Extracted records

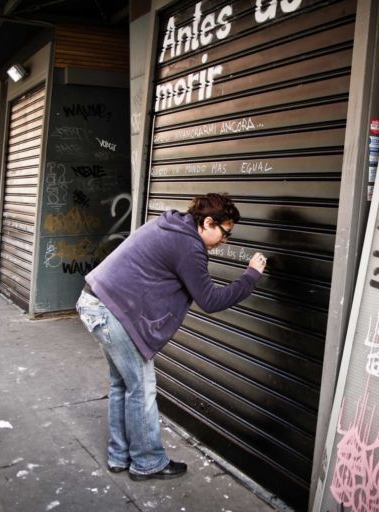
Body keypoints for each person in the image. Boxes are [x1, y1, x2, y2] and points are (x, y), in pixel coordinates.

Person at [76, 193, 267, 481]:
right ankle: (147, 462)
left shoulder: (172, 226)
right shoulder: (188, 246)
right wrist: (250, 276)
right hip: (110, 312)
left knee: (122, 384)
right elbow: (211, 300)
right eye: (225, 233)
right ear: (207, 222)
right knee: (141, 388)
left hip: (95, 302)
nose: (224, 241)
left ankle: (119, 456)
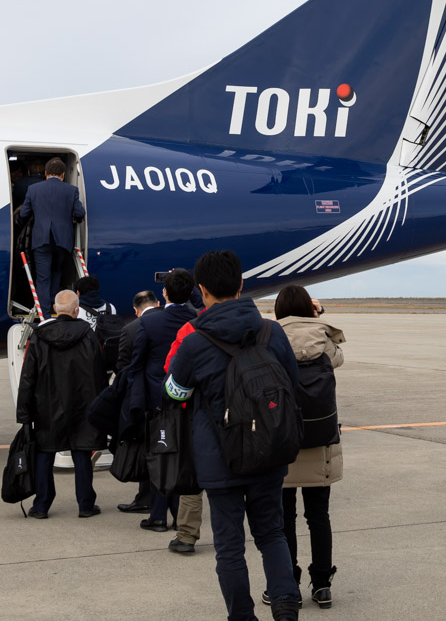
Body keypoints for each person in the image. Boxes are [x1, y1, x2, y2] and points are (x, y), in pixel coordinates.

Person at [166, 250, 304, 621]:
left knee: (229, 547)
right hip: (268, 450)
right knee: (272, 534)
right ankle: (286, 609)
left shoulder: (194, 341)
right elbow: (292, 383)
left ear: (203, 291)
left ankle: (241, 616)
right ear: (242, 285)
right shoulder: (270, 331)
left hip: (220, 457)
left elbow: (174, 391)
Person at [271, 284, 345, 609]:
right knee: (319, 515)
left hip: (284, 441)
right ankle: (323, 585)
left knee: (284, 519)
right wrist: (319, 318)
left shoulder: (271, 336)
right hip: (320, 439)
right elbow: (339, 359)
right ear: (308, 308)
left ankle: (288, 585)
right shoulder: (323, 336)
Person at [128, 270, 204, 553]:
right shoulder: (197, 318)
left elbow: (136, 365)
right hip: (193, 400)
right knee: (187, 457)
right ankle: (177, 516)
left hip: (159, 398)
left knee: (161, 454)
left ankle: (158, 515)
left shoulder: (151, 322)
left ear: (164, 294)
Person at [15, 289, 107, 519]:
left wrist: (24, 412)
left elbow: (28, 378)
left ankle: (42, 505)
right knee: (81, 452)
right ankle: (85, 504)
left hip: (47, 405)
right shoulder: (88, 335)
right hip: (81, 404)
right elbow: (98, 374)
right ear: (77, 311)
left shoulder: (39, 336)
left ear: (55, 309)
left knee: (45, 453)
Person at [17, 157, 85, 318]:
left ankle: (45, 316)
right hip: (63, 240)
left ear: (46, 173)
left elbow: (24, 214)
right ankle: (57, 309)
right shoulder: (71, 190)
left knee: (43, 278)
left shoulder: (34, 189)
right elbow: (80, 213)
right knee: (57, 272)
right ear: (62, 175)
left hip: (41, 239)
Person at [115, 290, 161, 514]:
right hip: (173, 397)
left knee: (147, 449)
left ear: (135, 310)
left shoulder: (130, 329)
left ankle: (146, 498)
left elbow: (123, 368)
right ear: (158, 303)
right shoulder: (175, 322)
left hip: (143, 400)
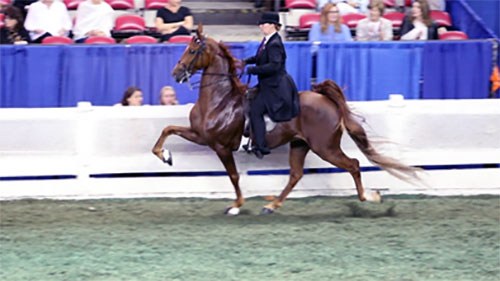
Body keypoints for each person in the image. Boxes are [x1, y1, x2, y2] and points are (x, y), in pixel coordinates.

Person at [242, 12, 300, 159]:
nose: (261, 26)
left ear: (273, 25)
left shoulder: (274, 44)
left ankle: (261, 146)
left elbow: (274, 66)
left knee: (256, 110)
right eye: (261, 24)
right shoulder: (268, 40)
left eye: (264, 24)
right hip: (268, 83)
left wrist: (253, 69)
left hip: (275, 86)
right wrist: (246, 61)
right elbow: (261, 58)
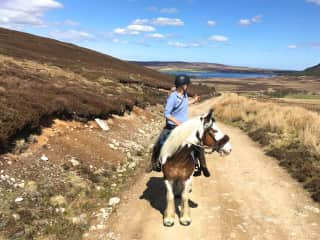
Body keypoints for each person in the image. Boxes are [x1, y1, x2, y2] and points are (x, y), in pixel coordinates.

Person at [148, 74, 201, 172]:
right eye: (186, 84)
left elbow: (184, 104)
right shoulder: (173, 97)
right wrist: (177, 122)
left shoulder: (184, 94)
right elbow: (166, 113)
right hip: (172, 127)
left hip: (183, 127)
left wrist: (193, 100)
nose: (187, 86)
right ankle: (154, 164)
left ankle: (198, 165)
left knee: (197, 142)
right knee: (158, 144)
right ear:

Assignment
From the records above, quote only the lines running from the line with "right ear: (308, 308)" to the line with "left ear: (164, 294)", both lines included.

Answer
right ear: (308, 308)
left ankle: (288, 585)
right shoulder: (323, 336)
Person at [128, 270, 204, 553]:
right shoulder: (197, 318)
left elbow: (136, 365)
right hip: (193, 400)
right knee: (187, 457)
right ankle: (177, 516)
left hip: (159, 398)
left knee: (161, 454)
left ankle: (158, 515)
left shoulder: (151, 322)
left ear: (164, 294)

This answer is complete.